The operator makes the connection.  There's a voice on the other end.  Leona doesn't recognize the voice.  And then there's another voice.  She asks who is it one the line, but neither person can hear her.  Somehow the telephone lives had been crossed and Leona is the unwilling witness to a murder plot.  The men are discussing the murder of a woman at exactly 11:15 that evening -- that's when the noise of a passing train will disguise the killer's entry to the home through a kitchen window.  A woman, alone in the house, is to be murdered.  Whoever hired these men did not want the woman to suffer, Leona heard, the job was to be done quickly with a knife.  The killer would then take some jewels from the home to give the appearance of a robbery.  The conversation is then cut off before Leona could learn the name of the victim or her address.

Leona -- rich, spoiled, imperious, and a hypochondriac -- is a semi-invalid with a heart condition.  What can she do?  She tries the telephone company but they are not able to tell her where the call came from.  The police log in the information but can do nothing with the flimsy information given.  No one is able to help her.  She's not even sure that anyone believes her.
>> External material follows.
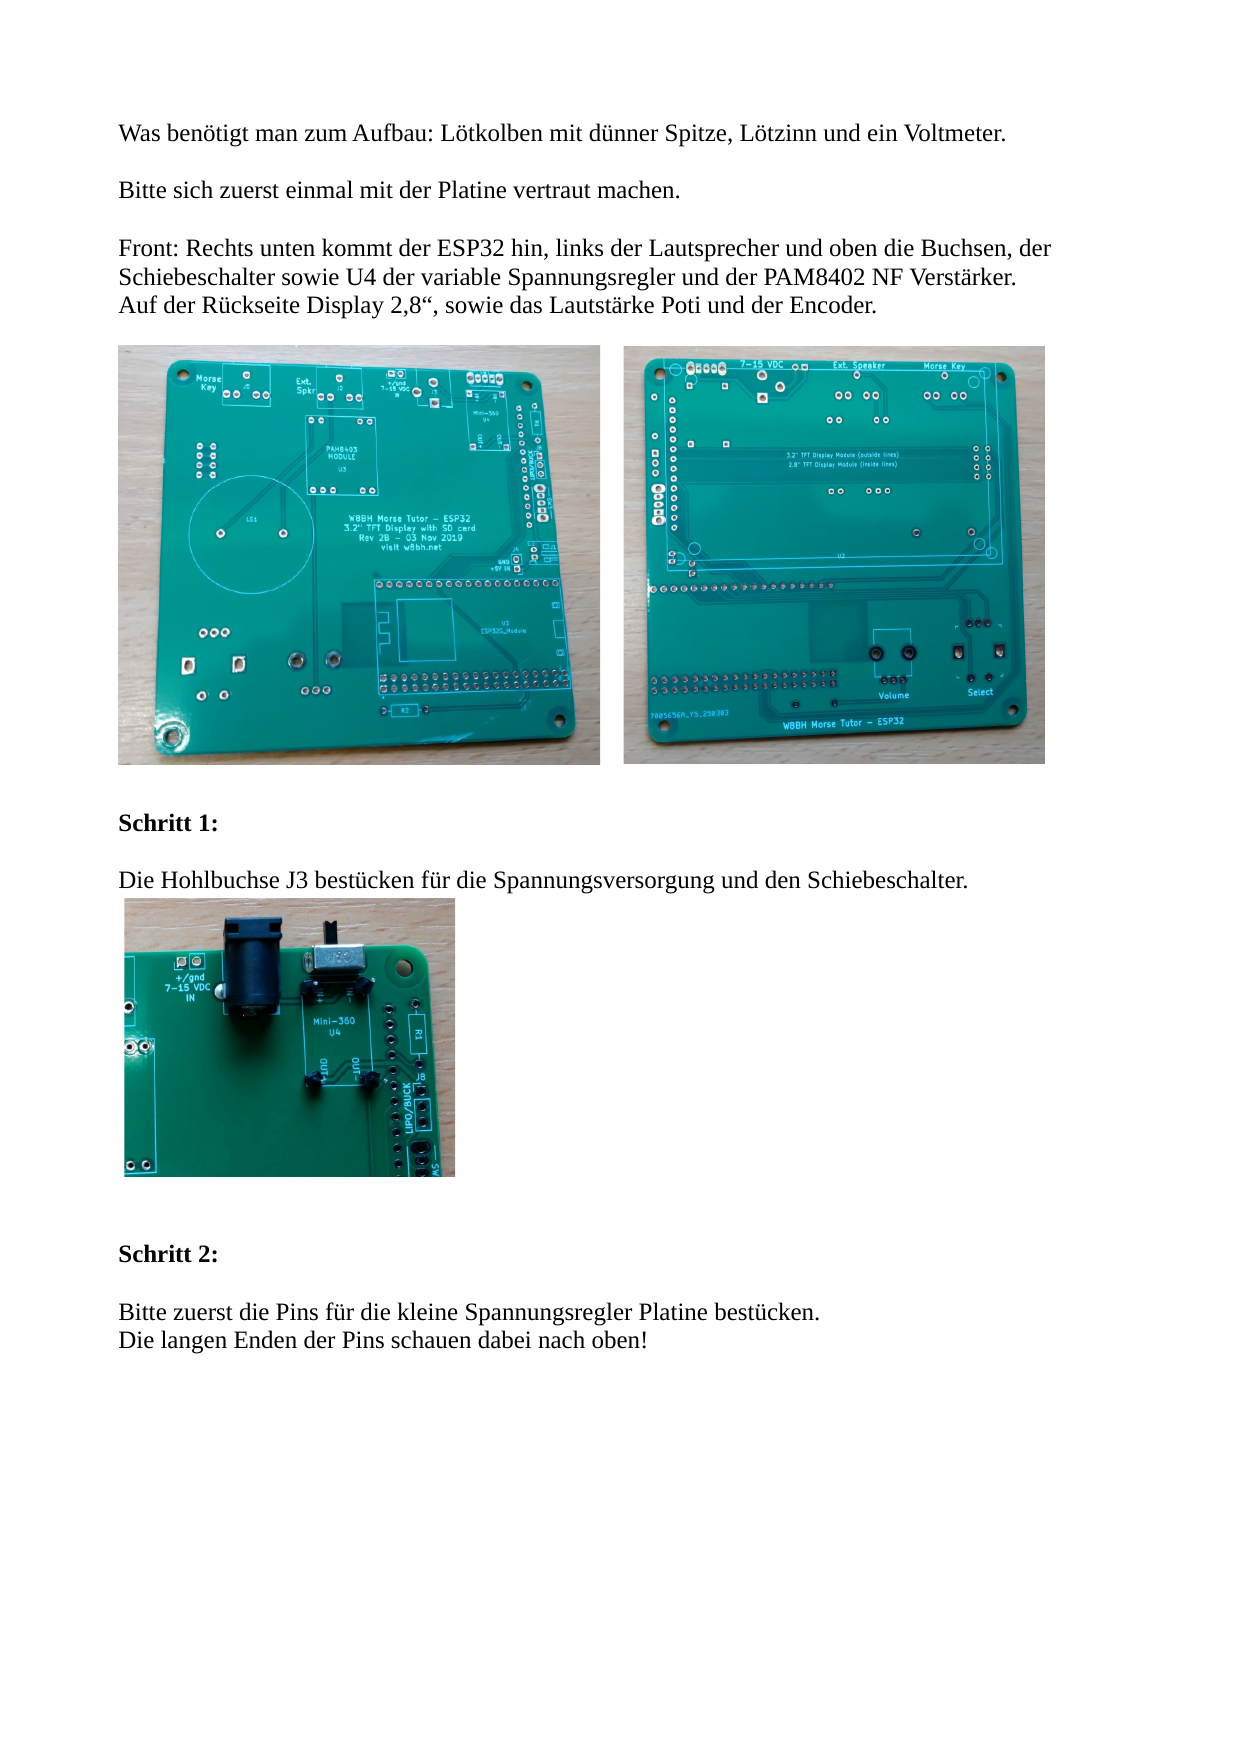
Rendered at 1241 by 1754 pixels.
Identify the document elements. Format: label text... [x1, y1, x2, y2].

Slowly, as the evening progresses to 11:15 -- over a series of phone calls -- Leona begins to learn that her doting husband may not be the man she thinks he is.  Slowly she begins to climb out of layers of denial to suspect that she herself might be the intended victim.

The clock, and the novel, continue its claustrophobic advance to the fatal time.

Sorry, Wrong Number began as a radio play on the May 25, 1943 episode of Suspense.  It was reprised seven times between then and 1960, with Agnes Morehead starring each time.  Orson Welles called it the greatest single radio script ever written.  Fletcher adapted it for the 1948 film version starring Barbara Stanwyck and Burt Lancaster.  Stanwyck received an Academy Award nomination for Best Actress for her role.  A 1959 adaptation of the play won an Edgar award for Best Drama.

While the story is certainly not forgotten and while the play's theme had been repeated with various twists over the years, the novel adapted from the play is less known.  Lucille Fletcher (1912-2000) was a well-known author of radio plays.  She had two daughters from her first husband, the composer Bernard Hermann; her second husband was the novelist and playwright  Douglass Wallop (The Year the Yankees Lost the Pennant/Damn Yankees).  Sorry, Wrong Number was the first of ten novels she would write.  Allan Ullman (1908-1982) was a promotional director at Random House and novelized several thrillers based on screenplays.  He went on to become an executive of the Book-of-the-Month Club and head of The New York Times book and education division.  He co-wrote one other book with Fletcher and also published under the name "Sandy Alan"

Robert Arthur included Sorry, Wrong Number in his 1965 ghost-edited anthology Alfred Hitchcock presents:  Stories Not for the Nervous.  As far as I can tell, this has been the last time the book was reprinted.

A tight, fast, and suspenseful read


1 comment:

  1. I read SORRY, WRONG NUMBER way back when. I remember it being absolutely gripping!